#### EXTRACTED INFORMATION:

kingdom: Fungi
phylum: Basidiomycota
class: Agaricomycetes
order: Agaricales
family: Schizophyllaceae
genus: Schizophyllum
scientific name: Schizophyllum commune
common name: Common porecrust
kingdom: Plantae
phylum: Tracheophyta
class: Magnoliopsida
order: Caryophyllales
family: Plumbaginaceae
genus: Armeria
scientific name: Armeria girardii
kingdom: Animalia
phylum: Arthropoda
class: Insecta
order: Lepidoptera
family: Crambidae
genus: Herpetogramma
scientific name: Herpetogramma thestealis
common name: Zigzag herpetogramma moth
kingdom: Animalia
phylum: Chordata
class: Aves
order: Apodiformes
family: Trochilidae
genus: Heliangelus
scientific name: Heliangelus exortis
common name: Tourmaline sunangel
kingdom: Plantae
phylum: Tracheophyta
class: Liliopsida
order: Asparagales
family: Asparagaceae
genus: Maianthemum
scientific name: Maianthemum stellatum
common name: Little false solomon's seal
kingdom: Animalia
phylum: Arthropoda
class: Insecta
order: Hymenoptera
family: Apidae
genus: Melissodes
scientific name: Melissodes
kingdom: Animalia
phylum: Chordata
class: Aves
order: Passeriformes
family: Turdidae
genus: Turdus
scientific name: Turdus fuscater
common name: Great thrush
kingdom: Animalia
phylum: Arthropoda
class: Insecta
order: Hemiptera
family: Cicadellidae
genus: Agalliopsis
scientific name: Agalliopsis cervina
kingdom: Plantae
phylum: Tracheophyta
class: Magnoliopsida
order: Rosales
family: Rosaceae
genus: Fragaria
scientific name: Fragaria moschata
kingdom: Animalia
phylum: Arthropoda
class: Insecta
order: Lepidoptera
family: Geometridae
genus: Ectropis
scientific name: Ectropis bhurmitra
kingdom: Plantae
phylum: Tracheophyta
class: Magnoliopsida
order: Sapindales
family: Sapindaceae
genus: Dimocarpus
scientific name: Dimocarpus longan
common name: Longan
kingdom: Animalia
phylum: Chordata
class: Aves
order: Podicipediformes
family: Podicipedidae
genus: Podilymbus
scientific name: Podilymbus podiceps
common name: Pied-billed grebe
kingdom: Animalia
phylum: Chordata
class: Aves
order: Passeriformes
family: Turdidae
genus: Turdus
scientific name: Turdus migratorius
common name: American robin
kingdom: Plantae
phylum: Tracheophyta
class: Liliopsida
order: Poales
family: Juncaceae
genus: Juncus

#### EXERCISE AIM:
Write out the lines of the material above word for word, beginning at the line that contains "class: Agaricomycetes" and stopping after the line that contains "genus: Heliangelus". Include both of those lines.

#### WRITTEN REPLY:
class: Agaricomycetes
order: Agaricales
family: Schizophyllaceae
genus: Schizophyllum
scientific name: Schizophyllum commune
common name: Common porecrust
kingdom: Plantae
phylum: Tracheophyta
class: Magnoliopsida
order: Caryophyllales
family: Plumbaginaceae
genus: Armeria
scientific name: Armeria girardii
kingdom: Animalia
phylum: Arthropoda
class: Insecta
order: Lepidoptera
family: Crambidae
genus: Herpetogramma
scientific name: Herpetogramma thestealis
common name: Zigzag herpetogramma moth
kingdom: Animalia
phylum: Chordata
class: Aves
order: Apodiformes
family: Trochilidae
genus: Heliangelus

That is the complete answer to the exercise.